Frank Young, associate vice president of facilities planning, said that the purpose of this building is not for classes, but for a performance space and is specifically for dance, theatre and music majors. According to him, UVU is one of the last of the state schools to receive a performance venue.
Last year, the building was originally planned to be 140,000 square feet, but is now expected to be 170,000 square feet and will include a black box theatre, an unadorned performance space.
The new building’s large spaces will help dancers find a new level of confidence, according to Ruth Crowder, a ballroom dance major.
“This building will give dancers a big place to perform in front of a large audience, unlike the small and cramped studio spaces we have now,” Crowder said.

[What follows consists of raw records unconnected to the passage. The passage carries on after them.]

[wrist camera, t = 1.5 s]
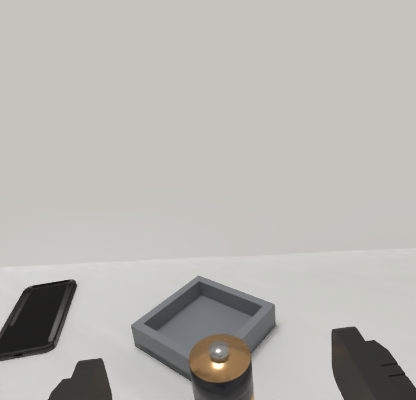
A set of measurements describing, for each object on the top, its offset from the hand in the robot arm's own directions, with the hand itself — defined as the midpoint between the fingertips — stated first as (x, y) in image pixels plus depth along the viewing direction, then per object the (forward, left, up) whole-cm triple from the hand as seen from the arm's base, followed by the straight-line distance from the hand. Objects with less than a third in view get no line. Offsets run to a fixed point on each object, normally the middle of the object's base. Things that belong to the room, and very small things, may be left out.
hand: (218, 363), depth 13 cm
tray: (-18, +18, -21) cm, 33 cm away
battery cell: (-7, +8, -21) cm, 23 cm away
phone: (-40, +8, -21) cm, 46 cm away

102 parking spaces will be lost permanently from this project, but Young encouraged students to use the M-29 lot, which contains 468 yellow-permit parking spaces. Due to the construction, lots M-24 and part of lot M-23 will be blocked off. There will be 261 lost parking stalls on the east side of the Gunther Technology Building.
According to Young, the construction is affecting the way printing services transports mail because of the relocation of water lines and how printing services have had to use the elevator in the GT Building.
“Printing was without the use of the road for a little over a week. The road was unusable today. Layton Construction will help them with deliveries on the dirt road,” Young said.
All music faculty and some theatre have also lost their faculty annex on the southeast side of campus. Young said that they have new offices built for them on the third-level of the Sparks Automotive Building and that contractors created pathways from the GT building.
Geoff Griffin, English major and music librarian, works in the performance library located in the GT Building and said that it’s always a benefit for students of a specific major to feel like they have their own space.
“Perhaps especially in the case of students studying music and the performing arts since rehearsing lines or memorizing music in a crowded hallway is less than ideal. Having a new building means that those taking private lessons, for example, don’t have to try to run through arpeggios across from the very noisy auto-body shop,” Griffin said.
Young also said there will be an outdoor pathway with stairs that connect the east side of the Woodbury School of Business and the south side of the GT Building.